Expect a final decision on the future of the troubled Waikiki War Memorial Natatorium to be made by spring 2019, Mayor Kirk Caldwell said at a news conference today.

Besides restoring the pool of the 1927 facility and tearing the structure down to open up a beach, a third option has emerged that would retain the bleachers and arches, and reconstructs the pool deck using a new support system and allowing for the free flow of water between the swim basin and the ocean.

Creating the so-called “perimeter deck” option would cost between $20 million and $30 million, Caldwell said.

Reconstruction and restoration would cost between $40 million and $60 million while creating a beach, which would be accompanied by a replica memorial arch, would also cost between $20 million and $30 million, he said.

Caldwell said the city does not yet know how much in annual maintenance and operations cost each alternative would entail.

A fourth alternative would be to do nothing, but Caldwell said that is not an option.
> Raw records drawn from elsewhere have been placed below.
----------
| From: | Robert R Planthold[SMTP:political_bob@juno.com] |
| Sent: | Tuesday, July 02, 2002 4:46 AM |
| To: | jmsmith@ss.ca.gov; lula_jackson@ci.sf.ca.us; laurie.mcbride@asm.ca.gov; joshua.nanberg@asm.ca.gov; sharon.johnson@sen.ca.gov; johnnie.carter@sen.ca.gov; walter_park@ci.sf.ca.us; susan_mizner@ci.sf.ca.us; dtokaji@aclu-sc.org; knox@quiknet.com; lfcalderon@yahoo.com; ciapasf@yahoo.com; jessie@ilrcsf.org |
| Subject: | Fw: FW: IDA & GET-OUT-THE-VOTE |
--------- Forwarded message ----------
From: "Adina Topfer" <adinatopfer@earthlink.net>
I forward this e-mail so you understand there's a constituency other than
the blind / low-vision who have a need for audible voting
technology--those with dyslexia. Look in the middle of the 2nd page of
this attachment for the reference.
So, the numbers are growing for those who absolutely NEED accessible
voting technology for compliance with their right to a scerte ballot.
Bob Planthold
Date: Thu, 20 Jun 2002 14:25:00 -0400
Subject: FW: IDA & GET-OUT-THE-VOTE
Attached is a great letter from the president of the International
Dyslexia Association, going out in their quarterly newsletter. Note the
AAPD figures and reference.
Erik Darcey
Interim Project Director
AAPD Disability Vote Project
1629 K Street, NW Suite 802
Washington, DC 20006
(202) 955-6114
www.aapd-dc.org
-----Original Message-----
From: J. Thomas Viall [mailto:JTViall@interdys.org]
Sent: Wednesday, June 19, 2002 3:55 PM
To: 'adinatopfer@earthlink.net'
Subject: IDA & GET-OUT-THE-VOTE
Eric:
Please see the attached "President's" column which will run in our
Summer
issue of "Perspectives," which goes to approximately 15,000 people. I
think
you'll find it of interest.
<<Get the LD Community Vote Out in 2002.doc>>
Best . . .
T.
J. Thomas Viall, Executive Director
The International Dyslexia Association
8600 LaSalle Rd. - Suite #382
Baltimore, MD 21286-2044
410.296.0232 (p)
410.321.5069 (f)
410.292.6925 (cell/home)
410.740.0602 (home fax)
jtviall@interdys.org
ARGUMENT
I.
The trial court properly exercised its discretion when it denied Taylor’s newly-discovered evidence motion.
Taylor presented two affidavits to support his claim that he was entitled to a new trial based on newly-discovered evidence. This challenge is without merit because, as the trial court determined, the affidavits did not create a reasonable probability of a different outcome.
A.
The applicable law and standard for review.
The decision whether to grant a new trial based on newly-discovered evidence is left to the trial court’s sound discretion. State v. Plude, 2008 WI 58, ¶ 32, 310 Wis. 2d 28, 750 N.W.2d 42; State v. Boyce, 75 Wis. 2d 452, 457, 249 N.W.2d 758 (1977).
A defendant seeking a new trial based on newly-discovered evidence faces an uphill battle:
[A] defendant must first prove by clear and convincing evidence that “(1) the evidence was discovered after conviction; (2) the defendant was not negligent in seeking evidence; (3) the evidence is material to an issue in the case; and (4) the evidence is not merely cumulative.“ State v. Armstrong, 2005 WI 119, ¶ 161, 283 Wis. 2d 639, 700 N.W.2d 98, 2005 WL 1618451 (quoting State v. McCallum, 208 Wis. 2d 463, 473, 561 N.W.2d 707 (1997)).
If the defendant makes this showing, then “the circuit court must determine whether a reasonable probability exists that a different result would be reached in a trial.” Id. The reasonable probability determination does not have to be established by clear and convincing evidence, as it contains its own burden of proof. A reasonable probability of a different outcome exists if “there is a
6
He said he has been inclined to choose a beach-only option, but is willing to look at the new option, if it’s deemed feasible, since the two versions appear to be in the same price range according to preliminary data.

After public hearings on the draft environmental impact statement in fall 2018, a final EIS is expected to be released in spring 2019.

Caldwell said he hopes work can begin before he is scheduled to leave office in January 2021.

Correction: An earlier version of this story said that Mayor Caldwell expects a final decision on the future of the Waikiki War Memorial Natatorium by this coming summer. In fact, a draft environmental impact statement is expected by next summer and a final decision is expected by spring 2019.